The French minister was talking to the press at the meeting site in Palma de Majorca, Spain, where institutional questions thrown up by the treaty are high on the agenda.

It was a sign of growing impatience with the British peer.

On Wednesday Spain's Defence Minister Carme Chacon, hosting the talks, "regretted Ashton's absence" given the "important" subjects that will be discussed at the meeting, a European diplomat said.

Spain, which holds the EU's rotating presidency for the first half of the year, has made the relaunch of a European defence strategy one of the "fundamental" objectives of its six-month tenure.

Their Dutch colleague Jack De Vries, in a Twitter comment, said "Madame Ashton was notable by her absence" adding that predecessor Javier Solana always managed to find space in his diary for the EU defence ministers' talks.

Ashton herself was in Moscow on Wednesday before representing the European Union at the swearing-in ceremony of the new Ukrainian president Viktor Yanukovych on Thursday in Kiev.

Participants at the Palma meet had been hoping to hear her state her intentions as the first holder of the beefed-up foreign and defence job.

Several European diplomats in Brussels also expressed their displeasure at her absence from the defence talks.

"Something has changed in the order of priorities," one European diplomatic source said.

Arnaud Danjean, chairman of the EU parliament's security and defence committee, declared himself "very shocked" by Ashton's no-show.

"Unfortunately her absence confirms the little interest Mrs Ashton has for security and defence questions, which make up a integral part of her job," he said, adding that an EU commissioner could have stood in for her in Kiev.

However Daniel Korski, defence analyst at the European Council on Foreign Relations, was sympathetic to Ashton's plight.

"She has so much on her plate that it is frankly impossible for her to go everywhere and see everyone in the way that Javier Solana did," he told AFP.

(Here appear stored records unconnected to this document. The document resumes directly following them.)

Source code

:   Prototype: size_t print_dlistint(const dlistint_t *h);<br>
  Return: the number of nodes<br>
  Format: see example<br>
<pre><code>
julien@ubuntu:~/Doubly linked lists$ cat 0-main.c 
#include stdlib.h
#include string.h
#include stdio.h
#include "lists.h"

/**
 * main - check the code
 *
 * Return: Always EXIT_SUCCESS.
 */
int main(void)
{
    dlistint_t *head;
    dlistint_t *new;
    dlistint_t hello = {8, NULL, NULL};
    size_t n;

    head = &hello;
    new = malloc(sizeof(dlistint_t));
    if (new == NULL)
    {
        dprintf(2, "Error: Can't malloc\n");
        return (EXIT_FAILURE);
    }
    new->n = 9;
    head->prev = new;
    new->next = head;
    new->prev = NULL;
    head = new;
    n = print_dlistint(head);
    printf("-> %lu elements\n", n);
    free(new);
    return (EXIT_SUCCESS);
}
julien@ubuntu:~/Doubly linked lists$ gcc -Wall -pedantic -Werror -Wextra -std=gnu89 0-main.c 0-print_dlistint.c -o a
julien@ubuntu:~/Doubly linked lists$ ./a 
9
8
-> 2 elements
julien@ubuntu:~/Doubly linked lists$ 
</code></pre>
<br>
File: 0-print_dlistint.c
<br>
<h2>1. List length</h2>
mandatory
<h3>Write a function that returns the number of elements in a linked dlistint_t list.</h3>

"Right now people would probably agree that ensuring the focus on Ukraine's transformation and the inauguration of the new president as well as re-establishing some link with Russia takes a higher priority than progressing the defence agenda."

He admitted that the larger problem was that "she hasn't really shown herself to be particularly interested in the defence portfolio," where her views appear distinctly British and focused on NATO rather than the EU.

"She could be faulted for not instigating a programme of work or indicating that she would like to see a programme of work begin on defence," especially at a time when US Defense Secretary Robert Gates "has been so critical on European defence investments."